(SOURCE EXCERPT):
# Fish Carcasses



## Saundu (Dec 20, 2016)

Hello, I am a fisherman and routinely come home with some nice salmon in the fall that is. I have buried some salmon in a small patch of dirt in my backyard. I did plant some runts (three of them) over the carcasses and got some very nice results. Anyone want to share some experience or knowledge about fish carcasses? I was told a carcass in each hole will provide awesome results. Well I happened to try the runts in mid season and I got a very bushy dark green plant that produced about four ounces. Smokes great but I am interested in more knowledge and experiences from others. Ohh and I love Washington!


----------



## Rosebud (Dec 21, 2016)

If i had a fish carcass I would put it in my garden.. Salmon....my fave.


----------



## WeedHopper (Dec 21, 2016)

A trick the Indians taught the sticking white man. Yehaaaaaasa


----------



## orangesunshine (Dec 21, 2016)

Charlie Brown Thanksgiving :rofl:


----------



## mrcane (Dec 26, 2016)

My compost pile love's fish...:aok:


----------



## WeedHopper (Dec 26, 2016)

My belly loves fish,,,,yehaaaaaaaa


----------



## pcduck (Dec 26, 2016)

I bury fish and I also use fish hydrolysate in my teas. Works great:aok:


----------

(PROVIDED DATA):
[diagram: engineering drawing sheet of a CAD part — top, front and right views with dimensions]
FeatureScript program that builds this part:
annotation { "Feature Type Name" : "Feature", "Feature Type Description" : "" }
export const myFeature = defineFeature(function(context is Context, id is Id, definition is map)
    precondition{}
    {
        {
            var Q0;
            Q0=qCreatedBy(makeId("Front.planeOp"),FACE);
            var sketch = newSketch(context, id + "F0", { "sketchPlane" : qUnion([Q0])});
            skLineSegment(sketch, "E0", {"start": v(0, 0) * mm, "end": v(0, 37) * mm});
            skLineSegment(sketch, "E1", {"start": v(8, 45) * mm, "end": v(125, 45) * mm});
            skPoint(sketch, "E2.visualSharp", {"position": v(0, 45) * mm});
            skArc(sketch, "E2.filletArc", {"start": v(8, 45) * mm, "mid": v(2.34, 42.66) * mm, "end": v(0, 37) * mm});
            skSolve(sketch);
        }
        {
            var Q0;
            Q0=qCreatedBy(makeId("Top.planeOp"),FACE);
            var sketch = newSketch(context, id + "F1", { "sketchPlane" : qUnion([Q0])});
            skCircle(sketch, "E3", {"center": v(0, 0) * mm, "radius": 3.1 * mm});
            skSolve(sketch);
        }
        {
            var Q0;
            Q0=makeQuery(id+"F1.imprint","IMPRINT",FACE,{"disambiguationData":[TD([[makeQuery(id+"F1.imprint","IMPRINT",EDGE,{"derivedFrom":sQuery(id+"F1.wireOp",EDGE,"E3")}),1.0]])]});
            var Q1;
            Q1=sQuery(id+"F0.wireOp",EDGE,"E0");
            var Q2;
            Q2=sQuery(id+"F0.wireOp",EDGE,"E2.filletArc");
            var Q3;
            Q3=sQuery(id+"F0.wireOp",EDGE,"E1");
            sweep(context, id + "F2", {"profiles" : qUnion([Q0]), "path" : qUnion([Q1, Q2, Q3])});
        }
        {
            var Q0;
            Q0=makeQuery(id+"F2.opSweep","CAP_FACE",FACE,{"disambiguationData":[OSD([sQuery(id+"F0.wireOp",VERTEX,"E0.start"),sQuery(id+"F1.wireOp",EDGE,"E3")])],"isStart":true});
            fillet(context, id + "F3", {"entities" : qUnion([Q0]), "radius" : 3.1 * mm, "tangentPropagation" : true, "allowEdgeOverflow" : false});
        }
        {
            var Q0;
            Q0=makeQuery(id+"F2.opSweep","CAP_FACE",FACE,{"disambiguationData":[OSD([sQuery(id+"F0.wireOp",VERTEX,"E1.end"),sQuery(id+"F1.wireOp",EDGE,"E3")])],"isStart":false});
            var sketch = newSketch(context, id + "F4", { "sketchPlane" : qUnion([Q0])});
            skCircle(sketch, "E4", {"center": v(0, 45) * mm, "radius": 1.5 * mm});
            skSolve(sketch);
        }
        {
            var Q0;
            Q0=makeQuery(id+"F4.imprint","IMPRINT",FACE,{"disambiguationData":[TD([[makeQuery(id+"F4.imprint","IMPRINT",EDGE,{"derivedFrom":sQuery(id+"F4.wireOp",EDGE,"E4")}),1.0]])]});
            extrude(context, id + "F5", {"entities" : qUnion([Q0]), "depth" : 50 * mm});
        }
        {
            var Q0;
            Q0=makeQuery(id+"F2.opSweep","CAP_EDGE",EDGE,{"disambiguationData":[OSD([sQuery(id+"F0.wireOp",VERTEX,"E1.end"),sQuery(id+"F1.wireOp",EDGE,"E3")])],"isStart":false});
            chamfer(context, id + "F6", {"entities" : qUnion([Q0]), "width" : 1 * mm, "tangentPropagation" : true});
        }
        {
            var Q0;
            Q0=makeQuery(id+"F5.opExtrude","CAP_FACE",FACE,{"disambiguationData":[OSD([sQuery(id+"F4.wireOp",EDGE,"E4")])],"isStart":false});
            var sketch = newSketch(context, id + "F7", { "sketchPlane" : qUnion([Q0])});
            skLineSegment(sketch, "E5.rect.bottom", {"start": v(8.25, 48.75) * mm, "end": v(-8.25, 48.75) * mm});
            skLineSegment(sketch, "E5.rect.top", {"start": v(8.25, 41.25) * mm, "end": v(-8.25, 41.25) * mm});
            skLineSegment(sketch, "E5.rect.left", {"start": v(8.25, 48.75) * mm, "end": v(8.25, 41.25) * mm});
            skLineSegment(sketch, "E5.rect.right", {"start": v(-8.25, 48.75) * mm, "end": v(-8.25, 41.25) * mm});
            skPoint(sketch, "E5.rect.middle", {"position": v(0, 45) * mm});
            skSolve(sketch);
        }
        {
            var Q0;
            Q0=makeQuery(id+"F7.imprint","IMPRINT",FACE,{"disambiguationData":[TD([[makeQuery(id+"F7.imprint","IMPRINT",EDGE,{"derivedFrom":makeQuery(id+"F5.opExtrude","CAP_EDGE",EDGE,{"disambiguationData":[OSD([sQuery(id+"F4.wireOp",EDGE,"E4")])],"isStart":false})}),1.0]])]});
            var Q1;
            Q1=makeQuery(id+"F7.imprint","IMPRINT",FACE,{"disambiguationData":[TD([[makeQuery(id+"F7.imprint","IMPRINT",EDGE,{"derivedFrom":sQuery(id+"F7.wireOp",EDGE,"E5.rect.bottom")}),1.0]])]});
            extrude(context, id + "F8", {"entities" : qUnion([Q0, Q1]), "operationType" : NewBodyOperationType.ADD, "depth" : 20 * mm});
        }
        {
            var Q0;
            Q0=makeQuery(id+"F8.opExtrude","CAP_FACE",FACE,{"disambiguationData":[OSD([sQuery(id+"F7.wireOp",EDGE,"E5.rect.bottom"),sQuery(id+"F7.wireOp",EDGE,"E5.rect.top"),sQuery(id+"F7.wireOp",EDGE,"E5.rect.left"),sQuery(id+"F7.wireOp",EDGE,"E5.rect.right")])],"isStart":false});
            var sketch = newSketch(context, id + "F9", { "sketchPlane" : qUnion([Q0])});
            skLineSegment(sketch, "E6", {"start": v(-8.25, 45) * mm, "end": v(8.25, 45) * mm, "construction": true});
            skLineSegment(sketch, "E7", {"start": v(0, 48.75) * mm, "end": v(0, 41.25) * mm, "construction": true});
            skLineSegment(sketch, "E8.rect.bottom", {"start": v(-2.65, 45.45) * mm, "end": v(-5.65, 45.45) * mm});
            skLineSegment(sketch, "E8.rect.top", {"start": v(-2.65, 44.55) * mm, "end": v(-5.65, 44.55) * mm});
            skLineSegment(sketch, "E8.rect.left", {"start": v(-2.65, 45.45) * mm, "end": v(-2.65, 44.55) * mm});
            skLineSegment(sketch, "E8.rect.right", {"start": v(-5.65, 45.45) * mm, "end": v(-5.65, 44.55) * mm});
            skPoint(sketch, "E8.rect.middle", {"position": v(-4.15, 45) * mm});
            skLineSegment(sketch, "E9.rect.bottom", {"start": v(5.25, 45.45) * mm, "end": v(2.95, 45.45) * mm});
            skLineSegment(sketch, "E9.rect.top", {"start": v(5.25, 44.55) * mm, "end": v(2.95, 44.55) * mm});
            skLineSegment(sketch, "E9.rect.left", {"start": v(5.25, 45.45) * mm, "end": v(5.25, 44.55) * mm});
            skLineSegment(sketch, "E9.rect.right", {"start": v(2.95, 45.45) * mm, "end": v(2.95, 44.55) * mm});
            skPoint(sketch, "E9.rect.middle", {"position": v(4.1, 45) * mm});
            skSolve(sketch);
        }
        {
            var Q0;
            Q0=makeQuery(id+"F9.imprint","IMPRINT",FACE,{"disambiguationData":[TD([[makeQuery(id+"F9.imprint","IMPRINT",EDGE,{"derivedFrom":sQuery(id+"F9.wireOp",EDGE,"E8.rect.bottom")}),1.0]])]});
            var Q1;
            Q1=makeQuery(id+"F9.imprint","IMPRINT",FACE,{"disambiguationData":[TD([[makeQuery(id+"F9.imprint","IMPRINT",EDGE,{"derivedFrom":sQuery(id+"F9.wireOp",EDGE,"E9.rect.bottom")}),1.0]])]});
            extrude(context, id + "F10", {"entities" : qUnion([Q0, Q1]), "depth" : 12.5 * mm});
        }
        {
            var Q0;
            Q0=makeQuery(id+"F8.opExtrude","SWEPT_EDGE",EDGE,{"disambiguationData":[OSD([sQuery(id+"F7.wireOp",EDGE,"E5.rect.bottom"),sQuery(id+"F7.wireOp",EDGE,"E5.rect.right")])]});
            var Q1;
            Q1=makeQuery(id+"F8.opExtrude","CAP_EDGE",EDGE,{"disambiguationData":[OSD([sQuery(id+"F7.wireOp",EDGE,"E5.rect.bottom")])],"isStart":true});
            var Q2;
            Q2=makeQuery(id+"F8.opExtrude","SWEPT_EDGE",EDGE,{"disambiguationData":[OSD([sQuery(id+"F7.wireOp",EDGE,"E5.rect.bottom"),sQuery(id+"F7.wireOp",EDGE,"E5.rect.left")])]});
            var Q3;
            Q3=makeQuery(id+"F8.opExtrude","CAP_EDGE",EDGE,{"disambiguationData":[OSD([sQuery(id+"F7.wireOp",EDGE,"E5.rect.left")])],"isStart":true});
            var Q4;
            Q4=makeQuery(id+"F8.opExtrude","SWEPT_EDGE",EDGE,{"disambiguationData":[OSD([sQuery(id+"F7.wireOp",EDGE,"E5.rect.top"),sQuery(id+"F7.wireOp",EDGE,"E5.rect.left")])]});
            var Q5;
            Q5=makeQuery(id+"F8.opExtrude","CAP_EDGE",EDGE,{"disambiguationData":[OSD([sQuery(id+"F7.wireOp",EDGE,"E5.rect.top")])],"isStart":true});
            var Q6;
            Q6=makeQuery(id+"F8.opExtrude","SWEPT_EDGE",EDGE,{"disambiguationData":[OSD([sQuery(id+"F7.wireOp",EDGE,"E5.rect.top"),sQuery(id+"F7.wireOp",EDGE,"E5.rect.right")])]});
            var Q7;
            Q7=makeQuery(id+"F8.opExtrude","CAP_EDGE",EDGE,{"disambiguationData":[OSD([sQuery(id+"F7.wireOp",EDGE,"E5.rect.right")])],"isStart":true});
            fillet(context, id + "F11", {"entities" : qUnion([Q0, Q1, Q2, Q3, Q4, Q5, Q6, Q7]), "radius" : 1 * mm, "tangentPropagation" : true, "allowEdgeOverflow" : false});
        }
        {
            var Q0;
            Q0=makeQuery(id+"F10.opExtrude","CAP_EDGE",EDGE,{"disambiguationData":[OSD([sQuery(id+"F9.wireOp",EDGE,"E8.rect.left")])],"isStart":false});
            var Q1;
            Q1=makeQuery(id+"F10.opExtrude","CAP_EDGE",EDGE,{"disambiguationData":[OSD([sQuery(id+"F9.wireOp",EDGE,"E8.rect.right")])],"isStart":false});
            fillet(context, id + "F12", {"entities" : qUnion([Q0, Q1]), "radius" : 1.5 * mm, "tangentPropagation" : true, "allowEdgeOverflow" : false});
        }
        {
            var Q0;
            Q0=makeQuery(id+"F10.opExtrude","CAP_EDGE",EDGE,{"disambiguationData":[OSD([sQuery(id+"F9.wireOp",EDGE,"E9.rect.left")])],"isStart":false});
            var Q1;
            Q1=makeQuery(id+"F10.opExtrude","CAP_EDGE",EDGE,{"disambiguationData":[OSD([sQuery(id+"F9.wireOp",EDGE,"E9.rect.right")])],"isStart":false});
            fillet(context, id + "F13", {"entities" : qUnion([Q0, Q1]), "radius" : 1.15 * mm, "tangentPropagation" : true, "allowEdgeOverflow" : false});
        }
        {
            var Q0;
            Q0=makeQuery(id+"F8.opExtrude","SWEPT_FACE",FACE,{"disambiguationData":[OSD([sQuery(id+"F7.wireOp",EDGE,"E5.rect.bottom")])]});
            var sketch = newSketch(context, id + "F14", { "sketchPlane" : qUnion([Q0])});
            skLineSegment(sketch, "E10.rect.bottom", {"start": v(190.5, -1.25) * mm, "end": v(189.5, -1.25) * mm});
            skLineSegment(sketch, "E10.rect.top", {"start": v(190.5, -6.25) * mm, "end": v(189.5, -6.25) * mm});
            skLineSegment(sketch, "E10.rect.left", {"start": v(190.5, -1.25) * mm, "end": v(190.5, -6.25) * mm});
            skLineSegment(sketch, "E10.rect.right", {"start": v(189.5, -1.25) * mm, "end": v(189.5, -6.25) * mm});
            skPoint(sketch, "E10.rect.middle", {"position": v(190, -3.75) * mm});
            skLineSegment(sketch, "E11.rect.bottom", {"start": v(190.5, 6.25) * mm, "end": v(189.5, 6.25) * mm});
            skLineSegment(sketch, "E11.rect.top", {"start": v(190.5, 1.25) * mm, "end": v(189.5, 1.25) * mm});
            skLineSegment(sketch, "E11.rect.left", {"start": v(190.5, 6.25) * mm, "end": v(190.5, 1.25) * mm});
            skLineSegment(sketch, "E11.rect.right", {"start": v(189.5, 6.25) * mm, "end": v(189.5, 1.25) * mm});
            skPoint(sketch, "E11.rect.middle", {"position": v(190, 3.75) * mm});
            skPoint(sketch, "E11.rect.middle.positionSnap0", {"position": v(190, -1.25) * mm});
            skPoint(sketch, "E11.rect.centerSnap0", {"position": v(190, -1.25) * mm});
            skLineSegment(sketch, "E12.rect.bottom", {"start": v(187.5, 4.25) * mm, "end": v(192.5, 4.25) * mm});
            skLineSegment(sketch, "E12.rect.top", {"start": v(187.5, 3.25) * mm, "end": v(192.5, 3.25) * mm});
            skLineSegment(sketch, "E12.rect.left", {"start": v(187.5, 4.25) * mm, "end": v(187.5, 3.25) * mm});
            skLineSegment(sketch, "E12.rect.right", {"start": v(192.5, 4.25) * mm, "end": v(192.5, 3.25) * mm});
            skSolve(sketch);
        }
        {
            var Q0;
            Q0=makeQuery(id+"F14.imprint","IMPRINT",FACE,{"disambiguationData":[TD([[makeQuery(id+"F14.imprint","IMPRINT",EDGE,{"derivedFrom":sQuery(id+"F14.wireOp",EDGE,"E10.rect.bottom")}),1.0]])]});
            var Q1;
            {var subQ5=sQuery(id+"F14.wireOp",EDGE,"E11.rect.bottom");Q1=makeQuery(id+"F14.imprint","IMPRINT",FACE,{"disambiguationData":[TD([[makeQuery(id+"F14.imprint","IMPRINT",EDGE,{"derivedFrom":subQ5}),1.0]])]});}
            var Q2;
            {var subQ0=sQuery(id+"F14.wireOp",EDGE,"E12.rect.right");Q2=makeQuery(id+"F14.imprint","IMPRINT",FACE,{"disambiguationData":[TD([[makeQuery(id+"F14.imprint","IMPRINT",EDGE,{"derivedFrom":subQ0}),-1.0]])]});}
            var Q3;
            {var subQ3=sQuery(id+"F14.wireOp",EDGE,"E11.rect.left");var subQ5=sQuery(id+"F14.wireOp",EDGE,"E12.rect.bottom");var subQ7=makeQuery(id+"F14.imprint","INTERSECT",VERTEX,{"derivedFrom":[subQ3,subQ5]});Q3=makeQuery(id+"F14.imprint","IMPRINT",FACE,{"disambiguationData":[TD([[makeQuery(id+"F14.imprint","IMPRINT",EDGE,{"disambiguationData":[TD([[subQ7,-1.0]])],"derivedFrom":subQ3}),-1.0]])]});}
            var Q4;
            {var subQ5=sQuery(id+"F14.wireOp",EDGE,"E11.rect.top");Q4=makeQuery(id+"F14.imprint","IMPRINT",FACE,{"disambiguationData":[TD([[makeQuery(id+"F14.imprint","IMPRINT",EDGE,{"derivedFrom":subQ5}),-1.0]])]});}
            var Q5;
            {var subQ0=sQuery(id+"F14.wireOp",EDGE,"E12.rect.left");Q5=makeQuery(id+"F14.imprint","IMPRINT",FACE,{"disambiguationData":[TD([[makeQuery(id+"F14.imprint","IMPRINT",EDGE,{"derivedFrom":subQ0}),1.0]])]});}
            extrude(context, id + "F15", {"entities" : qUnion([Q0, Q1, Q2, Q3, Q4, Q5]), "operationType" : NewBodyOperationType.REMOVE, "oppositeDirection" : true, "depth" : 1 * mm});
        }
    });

(WORK INSTRUCTIONS):
Which distinct usernames appear as posters in the fish carcasses thread?

(RESULT BELOW):
Saundu, Rosebud, WeedHopper, orangesunshine, mrcane, pcduck